+++ MATERIAL ZUR ÜBUNG +++
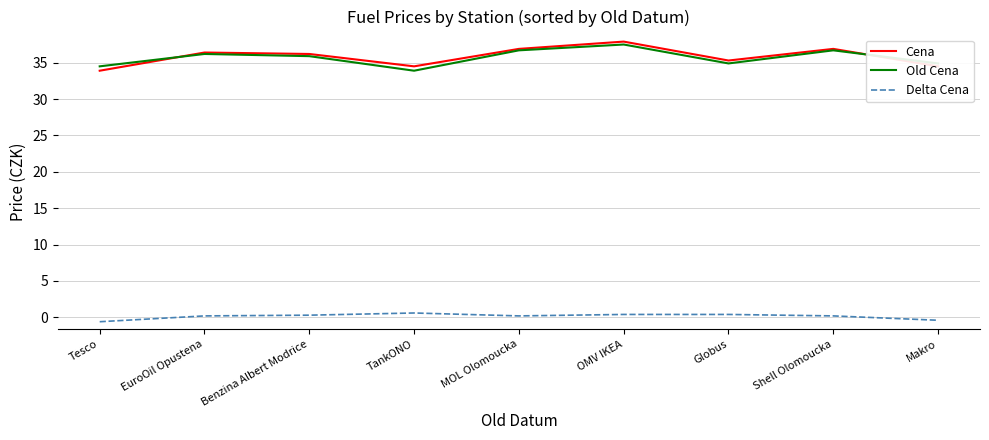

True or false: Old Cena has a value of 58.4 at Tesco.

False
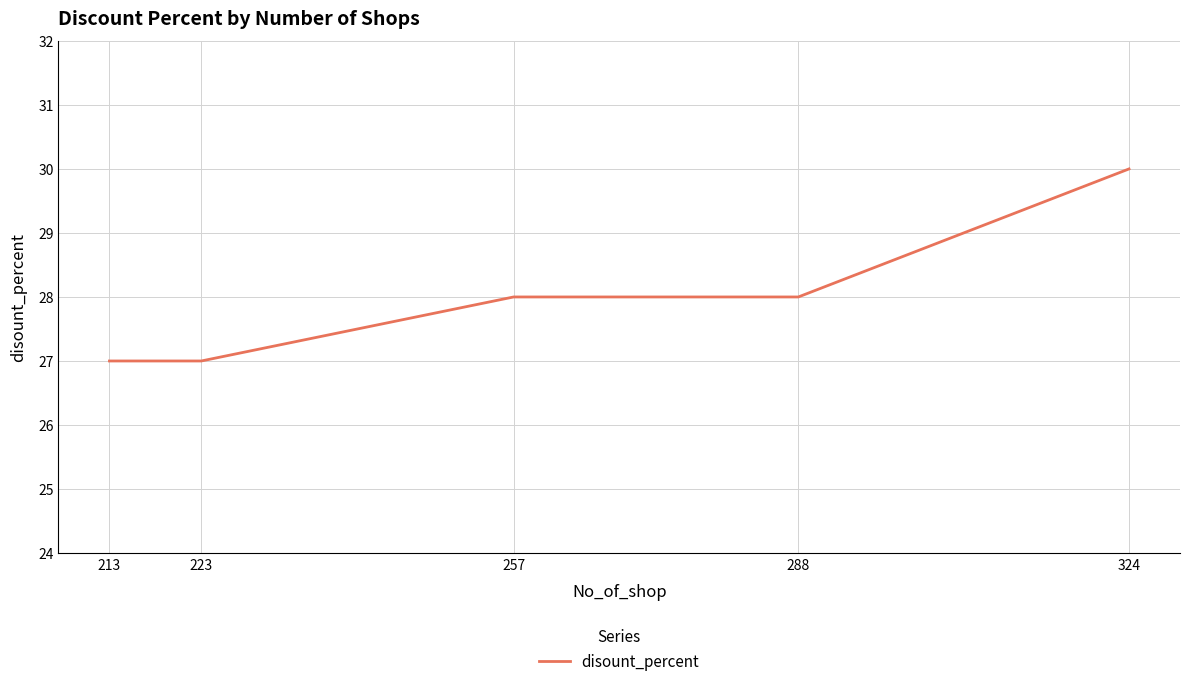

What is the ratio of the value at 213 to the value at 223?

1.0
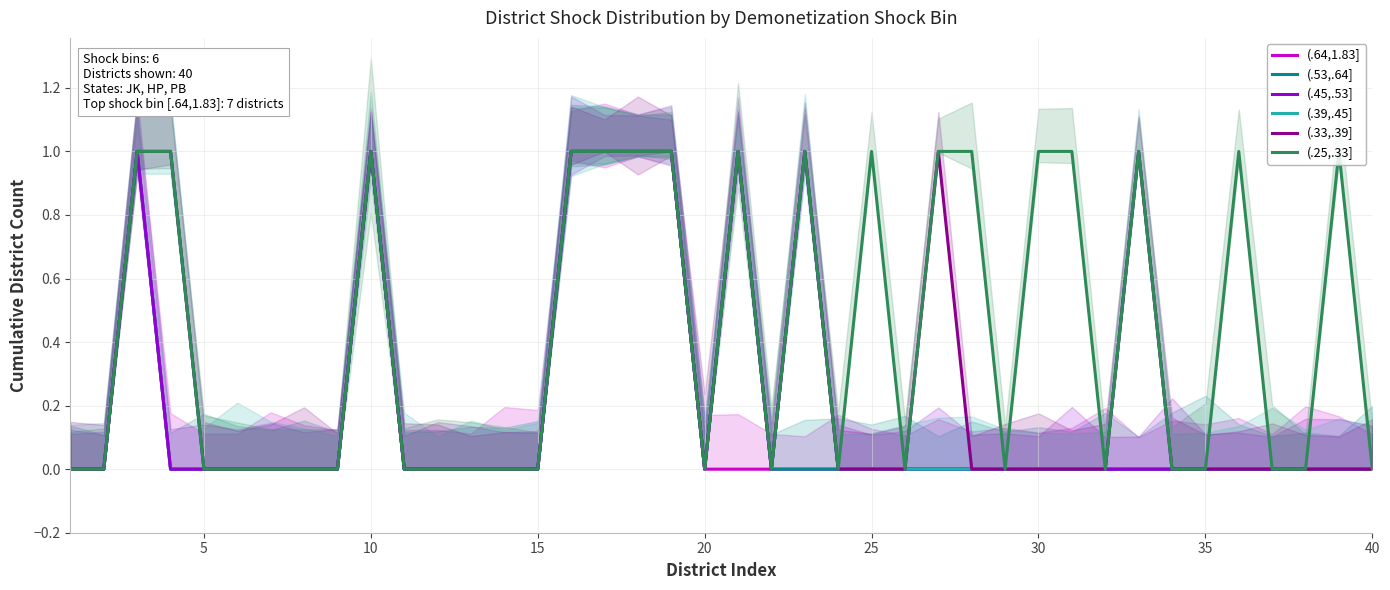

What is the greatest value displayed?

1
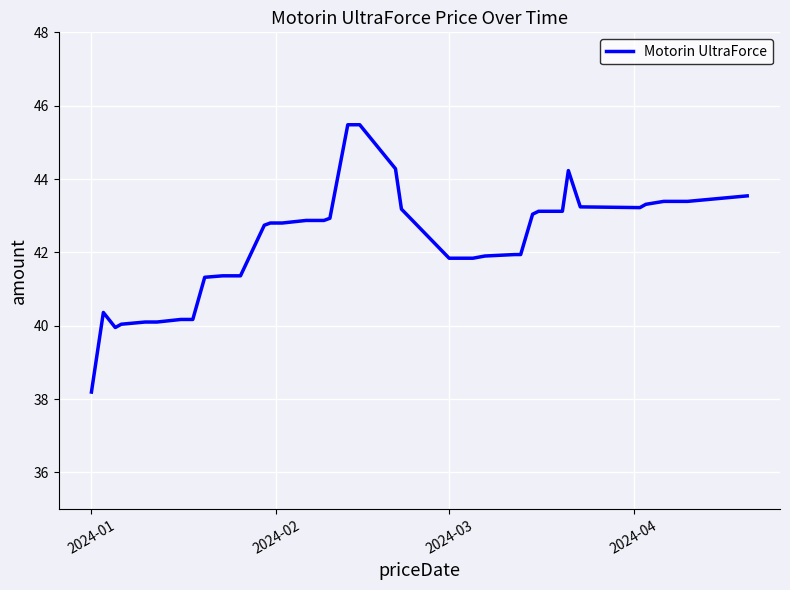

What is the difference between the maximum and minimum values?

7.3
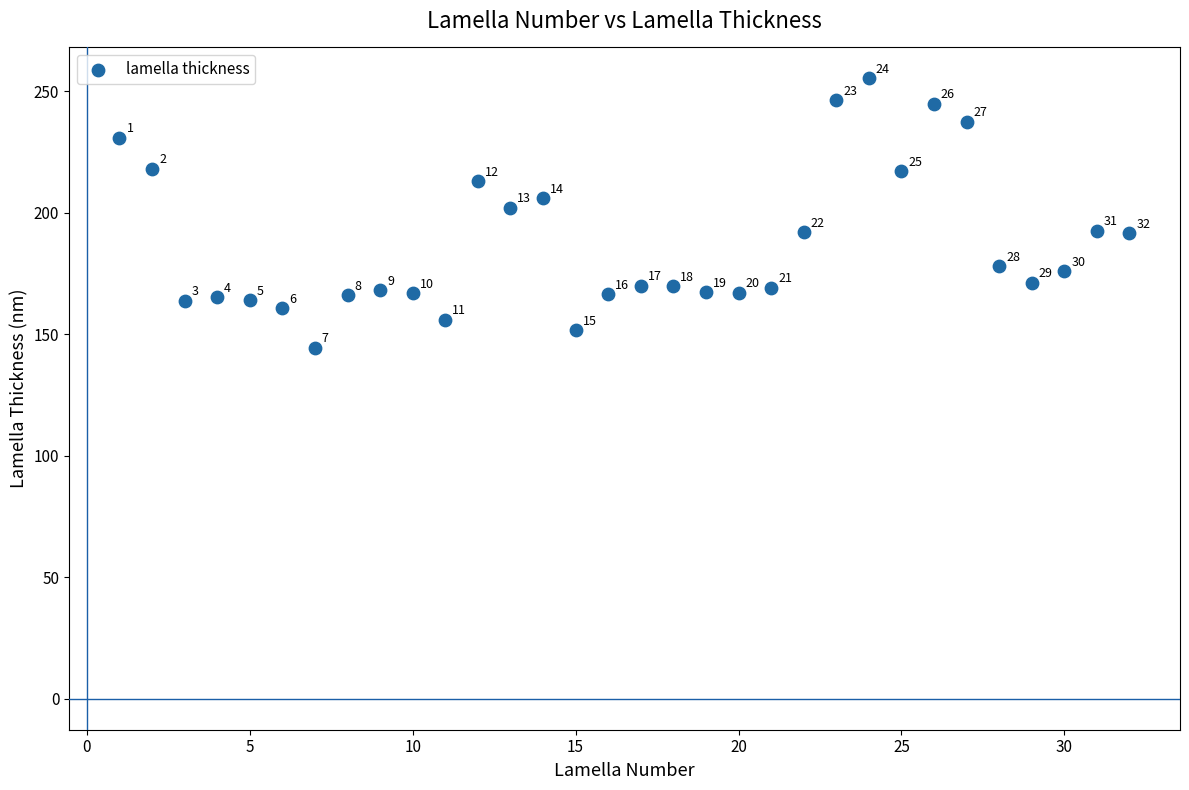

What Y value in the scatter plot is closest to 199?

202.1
+++
§ WAS VERLANGT WIRD
Gib bitte alle Zeilen des gesamten Materials oben als nummerierte Liste aus. Leerzeilen und Bilder lässt du dabei weg.

§ ERGEBNIS UNTEN
1. True or false: Old Cena has a value of 58.4 at Tesco.
2. False
3. What is the ratio of the value at 213 to the value at 223?
4. 1.0
5. What is the greatest value displayed?
6. 1
7. What is the difference between the maximum and minimum values?
8. 7.3
9. What Y value in the scatter plot is closest to 199?
10. 202.1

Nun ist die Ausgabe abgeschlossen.